[Data entries]
________
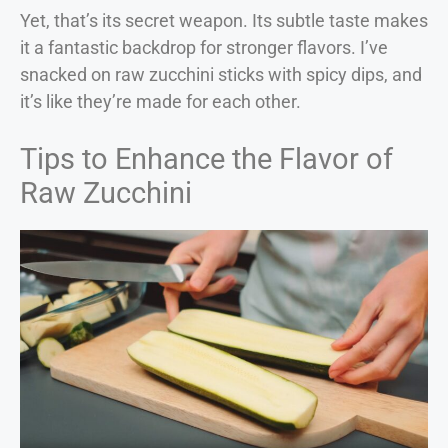
Yet, that’s its secret weapon. Its subtle taste makes
it a fantastic backdrop for stronger flavors. I’ve
snacked on raw zucchini sticks with spicy dips, and
it’s like they’re made for each other.
Tips to Enhance the Flavor of
Raw Zucchini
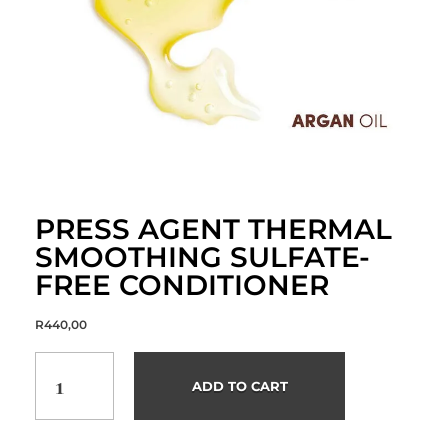
PRESS AGENT THERMAL
SMOOTHING SULFATE-
FREE CONDITIONER
R
440,00
ADD TO CART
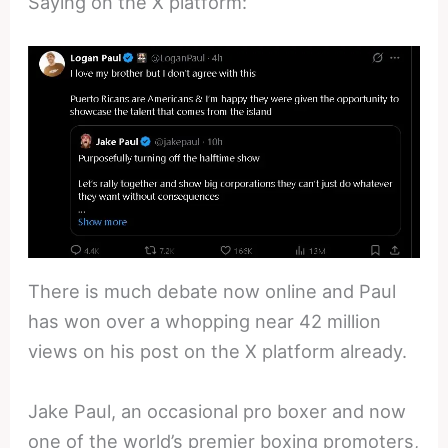
Saying on the X platform:
There is much debate now online and Paul
has won over a whopping near 42 million
views on his post on the X platform already.
Jake Paul, an occasional pro boxer and now
one of the world’s premier boxing promoters,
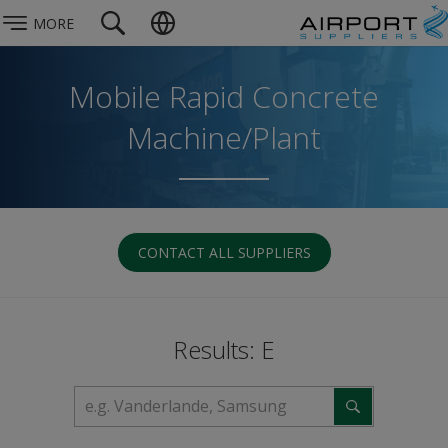
MORE
Mobile Rapid Concrete
Machine/Plant
CONTACT ALL SUPPLIERS
Results: E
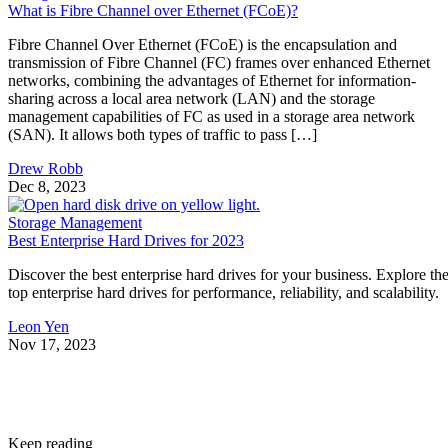
What is Fibre Channel over Ethernet (FCoE)?
Fibre Channel Over Ethernet (FCoE) is the encapsulation and
transmission of Fibre Channel (FC) frames over enhanced Ethernet
networks, combining the advantages of Ethernet for information-
sharing across a local area network (LAN) and the storage
management capabilities of FC as used in a storage area network
(SAN). It allows both types of traffic to pass […]
Drew Robb
Dec 8, 2023
Storage Management
Best Enterprise Hard Drives for 2023
Discover the best enterprise hard drives for your business. Explore th
top enterprise hard drives for performance, reliability, and scalability.
Leon Yen
Nov 17, 2023
Keep reading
________
■ WHAT IS NEEDED:
Rewrite the rows with every occurrence of "Fibre Channel" replaced by "Fiber Channel", keeping everything else as it is. Omit the pictures from your answer.

■ TASK OUTPUT:
Yet, that’s its secret weapon. Its subtle taste makes
it a fantastic backdrop for stronger flavors. I’ve
snacked on raw zucchini sticks with spicy dips, and
it’s like they’re made for each other.
Tips to Enhance the Flavor of
Raw Zucchini
PRESS AGENT THERMAL
SMOOTHING SULFATE-
FREE CONDITIONER
R
440,00
ADD TO CART
Saying on the X platform:
There is much debate now online and Paul
has won over a whopping near 42 million
views on his post on the X platform already.
Jake Paul, an occasional pro boxer and now
one of the world’s premier boxing promoters,
MORE
Mobile Rapid Concrete
Machine/Plant
CONTACT ALL SUPPLIERS
Results: E
What is Fiber Channel over Ethernet (FCoE)?
Fiber Channel Over Ethernet (FCoE) is the encapsulation and
transmission of Fiber Channel (FC) frames over enhanced Ethernet
networks, combining the advantages of Ethernet for information-
sharing across a local area network (LAN) and the storage
management capabilities of FC as used in a storage area network
(SAN). It allows both types of traffic to pass […]
Drew Robb
Dec 8, 2023
Storage Management
Best Enterprise Hard Drives for 2023
Discover the best enterprise hard drives for your business. Explore th
top enterprise hard drives for performance, reliability, and scalability.
Leon Yen
Nov 17, 2023
Keep reading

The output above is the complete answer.